Stop trying to be special. Do this instead.
So much time and energy are wasted on trying to feel special.
Don’t get me wrong. There’s no problem with wanting to stand out. I work in advertising, so I spend a lot time tapping into that desire. People buy makeup, cars and experiences to feel a certain way. And that’s all fine, unless your entire self-worth depends on it.
When I was younger, I envied the people I perceived as being special in some way. Maybe they had famous parents. Maybe they were great at art. Maybe they had an amazing sense of style. Or maybe they just had really good taste in music.
Which always brought me back to the question.
Why wasn’t I any of the things I thought were special?
My self-worth hinged on the answer — which, of course, isn’t at all healthy. At one point in my youth, I even thought I was too mainstream and ordinary to ever be interesting. I liked Taylor Swift, cheap beer, and cats. I wrote love stories in secret. God, I even do brunch on weekends. Brunch!
I even had a friend say to my face, “You’re like, so mainstream.” Yeah, that happened. And I know it’s a pretty shallow thing to get hurt about, but I was too young to know better. Alexa, play Brutal by Olivia Rodrigo.
If I was like, so mainstream, how can I possibly be worthy of being among all these amazing, unique people?
So I was anxious. All the time. Trying to be worthy. Trying to be unique. Trying to be interesting. Trying to prove I was a quality person. Pretending to be someone that wasn’t my basic-as-hell self.
Faking it was exhausting because I didn’t like or connect with who I was. To placate my ego, my self-talk consisted of judging others and finding their flaws. Just so I could be convinced of some faux superiority. Which made no sense, because my sense of superiority was based on things I didn’t truly like or care about.
The whole experience was unpleasant. It made me an energy vampire. Negative, nervous, and egotistical to boot. I’m sure people found me off-putting.
Something had to change. I had to get out of this funk. Trying to find something unique about myself was exhausting.
So I quit the chase.
In simplest terms, I gave up.
Maybe age had something to do with it. One fine day, I just did what I never had the guts to do: I admitted my basicness to myself. I pretty much threw up my hands and muttered, “Eh, I’m not that unique, but so what?”
And the world didn’t end. It didn’t matter that I had poor taste in music, that I read cheesy romance novels, that I enjoy coffee from McDonald’s (okay, you can judge me for that). So what if I enjoy the occasional pop culture gossip about the Kardashians, and have no qualms picking Tiger Beer over fine wine? All these may be basic things, but… so what?
This was a breakthrough for me, at least socially. Because when you get honest with yourself, you start getting honest with other people, too. You become okay with admitting what you like, and what you don’t… and you no longer care what people think.
And the magical part?
People start to do the same with you.
Honesty breeds honesty. When you’re not putting on a show, people sense it. And they get comfortable because they no longer have to put up a front with you, either.
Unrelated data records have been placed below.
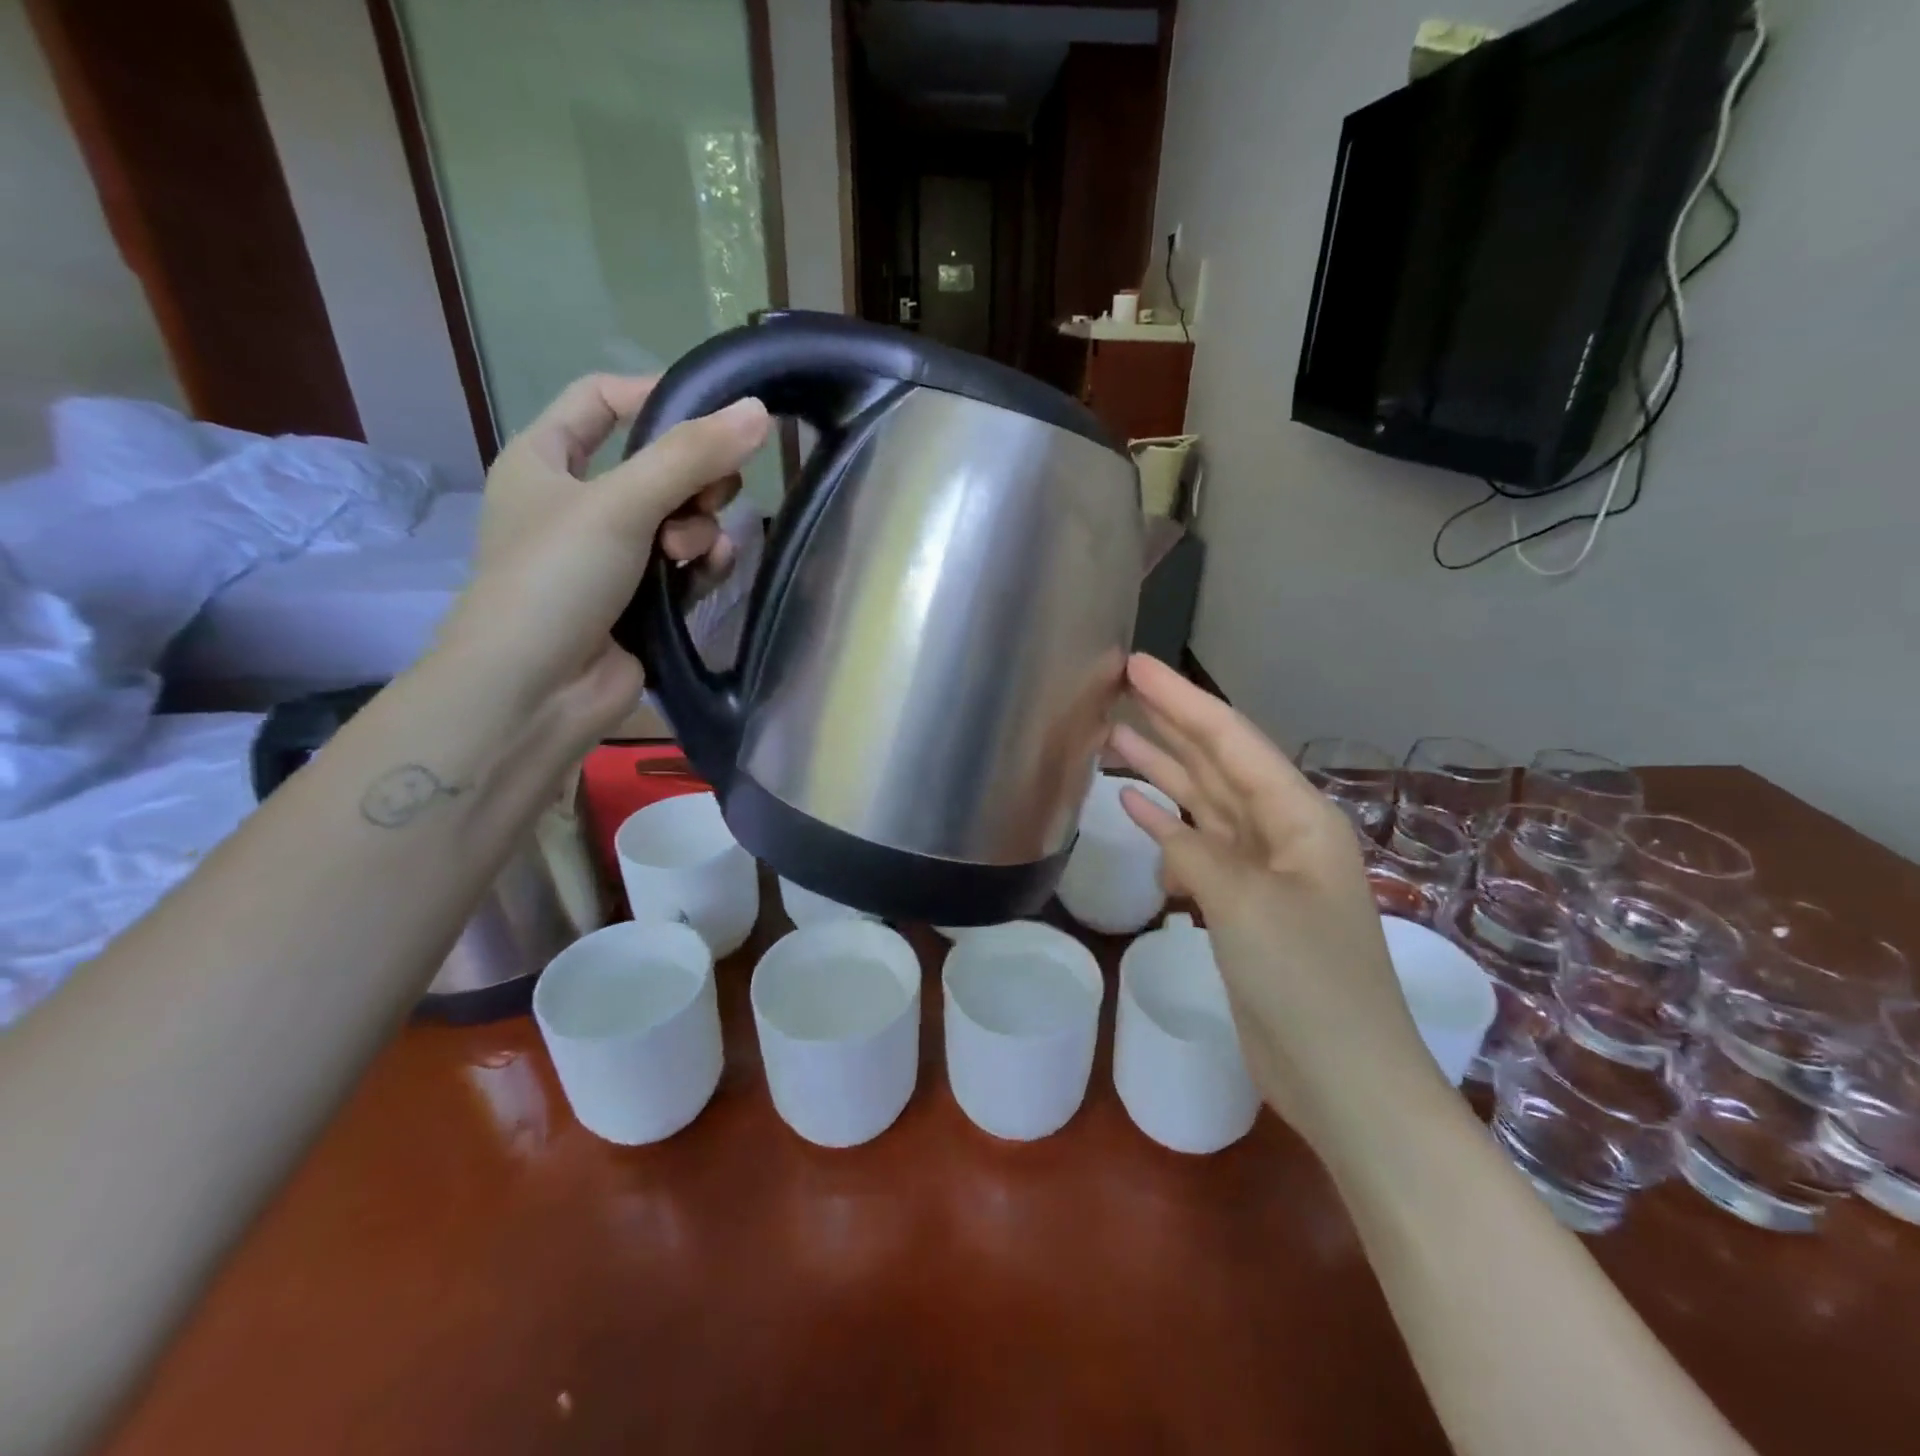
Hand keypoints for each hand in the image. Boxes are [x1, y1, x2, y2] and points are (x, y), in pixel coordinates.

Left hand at [437, 374, 769, 739]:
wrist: (536, 692)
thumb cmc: (556, 578)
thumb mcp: (619, 503)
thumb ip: (690, 456)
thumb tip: (759, 411)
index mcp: (546, 460)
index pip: (601, 400)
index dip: (654, 395)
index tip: (713, 408)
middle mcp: (579, 502)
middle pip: (656, 463)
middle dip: (692, 478)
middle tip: (712, 494)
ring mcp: (613, 555)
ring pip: (679, 518)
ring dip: (698, 528)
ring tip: (688, 553)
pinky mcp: (642, 600)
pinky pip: (686, 565)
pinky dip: (702, 565)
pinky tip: (707, 573)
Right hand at [1108, 654, 1445, 1153]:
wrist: (1343, 1077)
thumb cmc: (1307, 984)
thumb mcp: (1246, 905)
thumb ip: (1196, 851)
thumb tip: (1161, 826)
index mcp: (1298, 818)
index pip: (1231, 740)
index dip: (1181, 700)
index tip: (1136, 665)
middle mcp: (1282, 832)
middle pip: (1217, 762)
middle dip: (1169, 723)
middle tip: (1117, 687)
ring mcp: (1261, 869)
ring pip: (1203, 802)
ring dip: (1162, 770)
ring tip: (1113, 737)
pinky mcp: (1241, 904)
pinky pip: (1197, 848)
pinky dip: (1166, 827)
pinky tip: (1134, 807)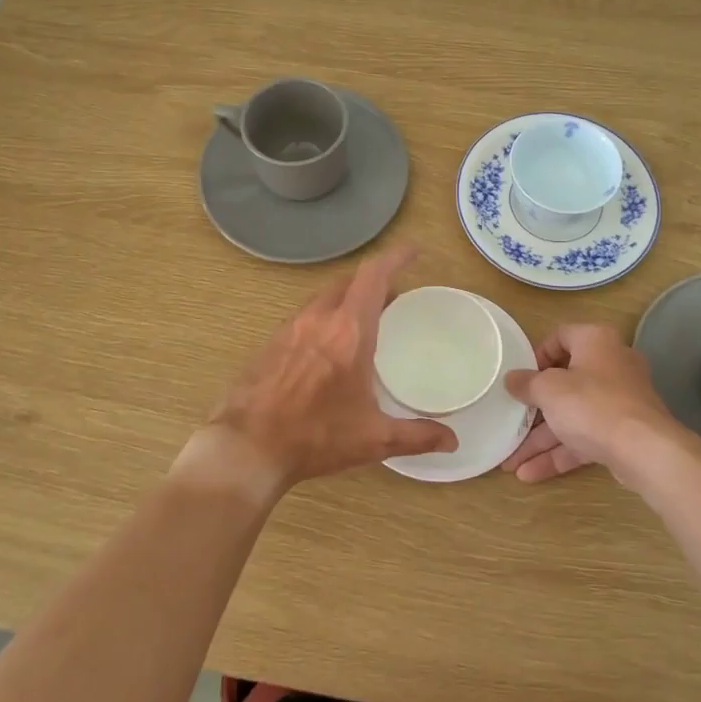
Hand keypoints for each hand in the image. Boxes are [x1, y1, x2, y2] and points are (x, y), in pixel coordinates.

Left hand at [206, 245, 456, 486]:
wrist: (247, 449)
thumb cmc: (315, 438)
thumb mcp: (373, 439)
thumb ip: (417, 435)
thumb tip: (453, 441)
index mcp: (349, 332)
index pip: (373, 276)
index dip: (395, 257)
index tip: (413, 252)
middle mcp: (318, 319)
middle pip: (349, 281)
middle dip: (374, 281)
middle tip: (394, 298)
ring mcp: (289, 328)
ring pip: (324, 297)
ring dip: (347, 299)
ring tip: (363, 321)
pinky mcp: (270, 343)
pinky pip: (304, 316)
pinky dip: (324, 317)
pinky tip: (327, 347)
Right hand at [501, 324, 681, 485]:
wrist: (644, 449)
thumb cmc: (591, 404)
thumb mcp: (548, 390)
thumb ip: (526, 383)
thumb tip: (511, 379)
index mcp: (595, 341)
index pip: (560, 337)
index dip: (536, 356)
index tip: (520, 377)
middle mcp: (611, 365)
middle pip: (564, 383)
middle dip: (533, 410)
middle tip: (510, 422)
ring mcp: (619, 401)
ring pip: (573, 416)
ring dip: (541, 440)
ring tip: (511, 463)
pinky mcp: (622, 432)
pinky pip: (585, 437)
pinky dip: (560, 453)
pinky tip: (530, 473)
The surface things I thought defined people — their status, taste, or style — paled in comparison to their honesty about the silliest, most mundane things that made up who they were. I began to find a thrill in hearing them say:
To be honest, I…
To tell you the truth…
Well actually, I…
I don’t say this often, but…
I revel in these moments. Because beyond a person’s perceived uniqueness — which, really, was this strange, unattainable cool quota I created to torture myself — were their true, authentic, human selves. When a person is honest, it’s a chance to see and appreciate who they are.
And this connection, to me, became more important than trying to be special.
So forget the burden of being special; it’s a lonely, anxious road. Spend your energy on seeking honesty instead. From yourself and others. Being around others isn’t about being worthy; it’s about being compassionate and accepting about the smallest, unlikeliest things about another person — their quirks, anxieties, and habits. In some instances, it’s about finding humour and appreciation in those very real, human qualities.
Think back to the people in your life who made you feel comfortable. Doesn’t it always feel good whenever we meet a person who allows us to be who we really are? That’s the person we should all aim to be.